Thanks for your reply!
I added the cuda/cudnn related dependencies as this link suggested.

But cudnn just could not load:
MSVC: 192930038
STD version: 201703L
CUDA: 11.2.142

Any further suggestions on that? Or do you have any other workarounds on inference acceleration? I only have a 8G 3070 GPU so I think it would not support multi-threaded inference…

I got the cudnn loaded on the backend with correct dependency configuration. But still cannot initialize the convolutionHelper. The helper is initialized in ConvolutionLayer by following code:

    void initializeHelper() {
        helper = HelperUtils.createHelper(CUDA_CNN_HELPER_CLASS_NAME,
                ConvolutionHelper.class, layerConf().getLayerName(), dataType

It seems the code casts org.deeplearning4j.cuda.convolution.CudnnConvolutionHelper to interface org.deeplearning4j.nn.layers.convolution.ConvolutionHelper, which will raise exception:

java.lang.NoSuchMethodException: org.deeplearning4j.cuda.convolution.CudnnConvolutionHelper.<init>([Ljava.lang.Object;)
at java.base/java.lang.Class.getConstructor0(
at java.base/java.lang.Class.getDeclaredConstructor(
at org.deeplearning4j.common.config.DL4JClassLoading.createNewInstance(
at org.deeplearning4j.common.config.DL4JClassLoading.createNewInstance(
at org.deeplearning4j.nn.layers.HelperUtils.createHelper(

@agibsonccc Could you give me some insights on the helper initialization? Many thanks!

@abcxys Again, that’s the old way and will be removed later. Please quit trying to use the old dl4j way and please quit confusing the old way and the new way.

Sorry for being direct here, but I would prefer to focus on debugging the nd4j way of loading cudnn by itself without anything involving the old dependencies.
As I mentioned, the nd4j way automatically works in c++. If that shows you have cudnn, then you should be calling in to cudnn fine.

We’ll be adding more debugging statements next release to the actual execution itself to make this a bit easier under a flag. That way all you have to do is turn a debug mode on to verify this.

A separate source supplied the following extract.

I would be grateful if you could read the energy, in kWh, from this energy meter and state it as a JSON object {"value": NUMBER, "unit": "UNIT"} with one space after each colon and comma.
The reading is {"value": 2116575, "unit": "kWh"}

Thanks for understanding.

@agibsonccc Sorry for the redundant questions. My last question is: so as long as the backend build information shows “HAVE_CUDNN”, I don’t need to care whether the layer helper loads anything or just null, right?

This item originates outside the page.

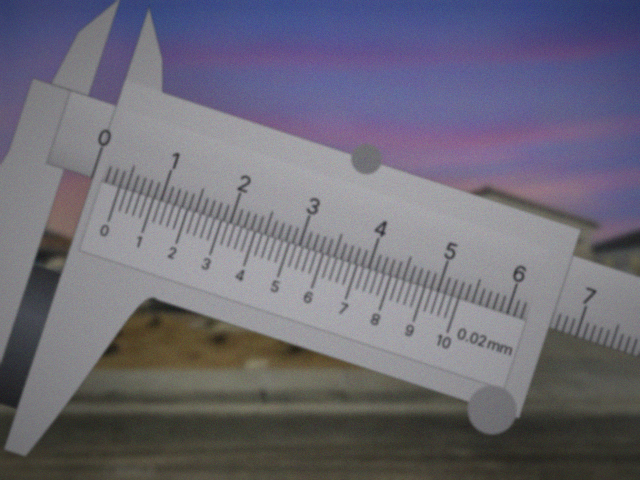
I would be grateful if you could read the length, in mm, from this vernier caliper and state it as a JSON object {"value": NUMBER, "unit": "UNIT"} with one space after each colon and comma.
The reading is {"value": 4.0, "unit": "mm"}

@abcxys Thanks again for understanding! Yes you should be fine. I just want you to focus on the right things :slight_smile: the dl4j wrapper I know is confusing (hence why we show a clear distinction with the old and the new way in the docs).

It’s just a waste of your time to focus on that hence me being a bit more straight with that.

I’m aware that the c++ internals aren’t too transparent hence why we want to add the execution calls in there for both end users and even just the core maintainers who need to debug performance issues.

Edit: Also for performance reasons if you’re finding a difference you’re welcome to test both the dl4j backend and the nd4j backend and see if there’s any difference. If there is, then that’s a regression and we should do something about that. I’m insisting on the new backend because there’s nothing happening at the java level anymore and it’s less code to debug.

The problem with the old helpers is we do a bunch of reflection and other error prone configuration to get the right calls working.

Doing everything at the c++ level allows us to both debug things in the same language (c/c++ and c/c++ cuda) as well as allow for less problems overall. The nd4j backend is the only way that you can use the
new calls from samediff for example. Everything was hard coded in to the old dl4j layers before.